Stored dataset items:
────────────────

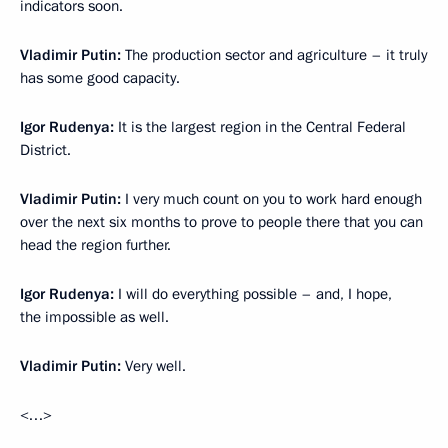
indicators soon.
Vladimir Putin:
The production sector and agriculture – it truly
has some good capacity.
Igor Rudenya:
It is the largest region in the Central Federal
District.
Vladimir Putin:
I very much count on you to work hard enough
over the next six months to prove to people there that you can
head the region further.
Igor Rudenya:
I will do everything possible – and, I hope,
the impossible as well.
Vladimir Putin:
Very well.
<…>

────────────────

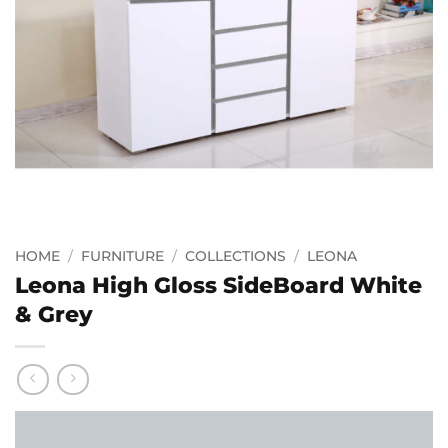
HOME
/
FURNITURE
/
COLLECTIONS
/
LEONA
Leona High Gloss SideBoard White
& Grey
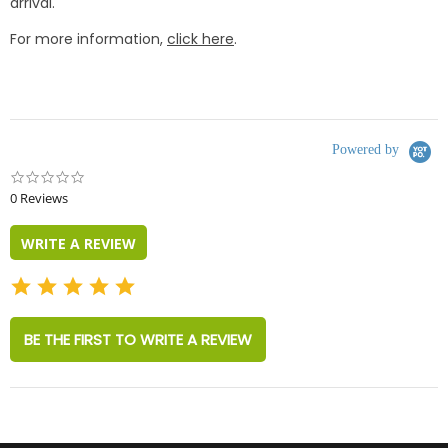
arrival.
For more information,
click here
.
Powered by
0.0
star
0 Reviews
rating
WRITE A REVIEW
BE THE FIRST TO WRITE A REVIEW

────────────────

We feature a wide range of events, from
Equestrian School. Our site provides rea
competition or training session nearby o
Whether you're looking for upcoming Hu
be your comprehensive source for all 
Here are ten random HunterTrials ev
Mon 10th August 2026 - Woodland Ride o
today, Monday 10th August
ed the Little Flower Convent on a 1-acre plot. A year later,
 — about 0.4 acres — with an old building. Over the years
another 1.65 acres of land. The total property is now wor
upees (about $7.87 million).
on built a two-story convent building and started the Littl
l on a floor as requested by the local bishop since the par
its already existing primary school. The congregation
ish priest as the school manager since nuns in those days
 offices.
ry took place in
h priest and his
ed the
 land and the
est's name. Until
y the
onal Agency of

────────────────

## Task goal
Could you rewrite the part of the records that opens with the line containing "indicators soon." and closes with the line containing "I very much count on you to work hard enough", swapping "capacity" for "potential" and keeping everything else the same?

## Output of the exercise
indicators soon.
Vladimir Putin:
The production sector and agriculture – it truly
has some good potential.
Igor Rudenya:
It is the largest region in the Central Federal
District.
Vladimir Putin:
I very much count on you to work hard enough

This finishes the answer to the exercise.